BEGIN The records

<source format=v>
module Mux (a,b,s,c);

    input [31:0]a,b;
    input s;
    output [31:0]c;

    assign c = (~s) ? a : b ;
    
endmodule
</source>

END The records
BEGIN The records

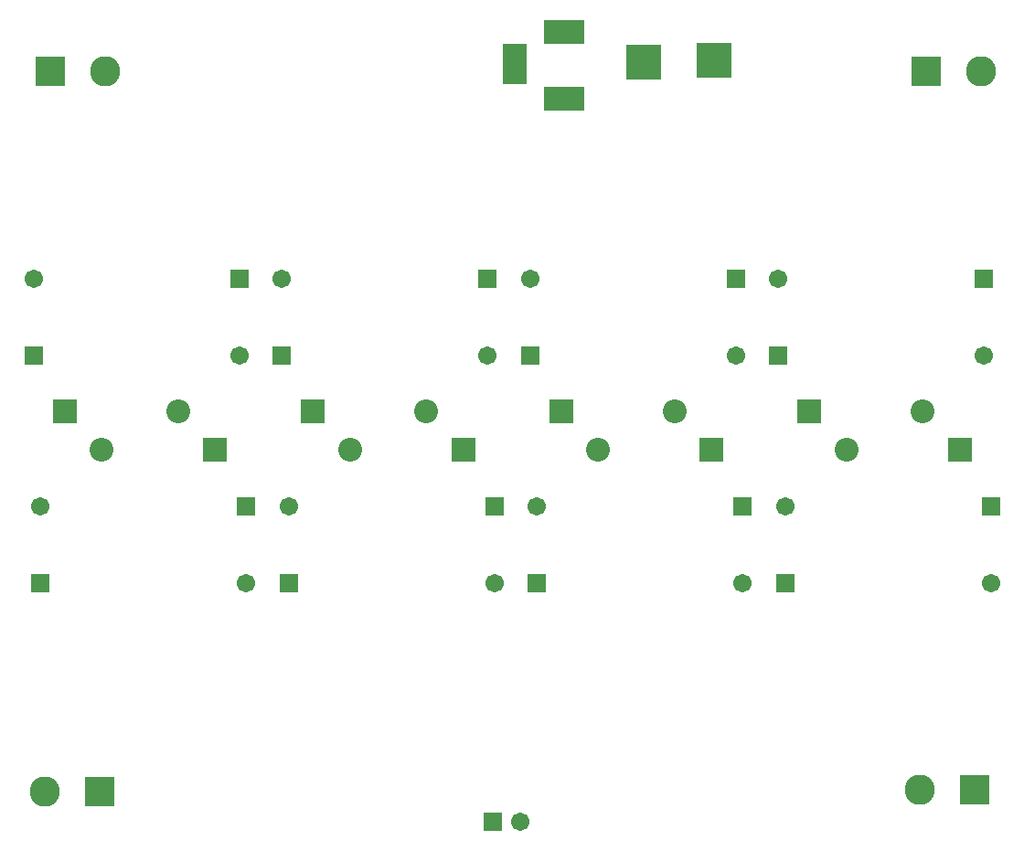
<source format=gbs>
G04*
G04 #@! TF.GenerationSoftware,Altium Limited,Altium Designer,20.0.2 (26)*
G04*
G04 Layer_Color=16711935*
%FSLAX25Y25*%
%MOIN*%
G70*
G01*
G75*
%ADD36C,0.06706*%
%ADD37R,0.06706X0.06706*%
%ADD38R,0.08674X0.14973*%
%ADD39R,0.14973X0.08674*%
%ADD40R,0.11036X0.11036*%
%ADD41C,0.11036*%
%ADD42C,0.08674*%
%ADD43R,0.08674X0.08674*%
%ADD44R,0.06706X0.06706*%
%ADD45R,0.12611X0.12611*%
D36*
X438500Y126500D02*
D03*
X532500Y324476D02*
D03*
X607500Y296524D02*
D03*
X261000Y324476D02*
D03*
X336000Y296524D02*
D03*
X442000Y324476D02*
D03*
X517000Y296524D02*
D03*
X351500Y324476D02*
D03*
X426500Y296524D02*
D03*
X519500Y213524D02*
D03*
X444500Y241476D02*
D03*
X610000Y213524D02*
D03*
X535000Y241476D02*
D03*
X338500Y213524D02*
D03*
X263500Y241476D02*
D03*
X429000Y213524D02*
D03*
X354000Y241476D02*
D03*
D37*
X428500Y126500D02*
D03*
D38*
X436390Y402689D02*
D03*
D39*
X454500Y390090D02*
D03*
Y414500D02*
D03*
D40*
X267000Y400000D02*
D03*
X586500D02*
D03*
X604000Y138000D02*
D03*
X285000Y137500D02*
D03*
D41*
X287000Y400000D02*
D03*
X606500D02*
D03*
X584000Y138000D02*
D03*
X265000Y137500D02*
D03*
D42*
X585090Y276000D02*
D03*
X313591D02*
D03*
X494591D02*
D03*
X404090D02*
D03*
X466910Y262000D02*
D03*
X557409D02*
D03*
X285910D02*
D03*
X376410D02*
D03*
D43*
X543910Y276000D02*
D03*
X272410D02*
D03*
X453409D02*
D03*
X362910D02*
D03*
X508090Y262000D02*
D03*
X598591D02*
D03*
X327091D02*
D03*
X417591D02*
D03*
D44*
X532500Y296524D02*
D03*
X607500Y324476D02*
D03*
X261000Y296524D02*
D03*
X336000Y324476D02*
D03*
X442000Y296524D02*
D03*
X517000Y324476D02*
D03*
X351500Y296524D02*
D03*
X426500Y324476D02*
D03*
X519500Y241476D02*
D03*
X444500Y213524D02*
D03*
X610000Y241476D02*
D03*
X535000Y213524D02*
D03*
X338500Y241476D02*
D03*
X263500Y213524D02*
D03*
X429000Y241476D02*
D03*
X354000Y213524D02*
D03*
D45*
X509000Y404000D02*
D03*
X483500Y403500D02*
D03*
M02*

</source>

END The records

Brief: Bring together each line above where the string "source" turns up.

Answer space:
<source format=v>
</source>
<source format=gbs>
</source>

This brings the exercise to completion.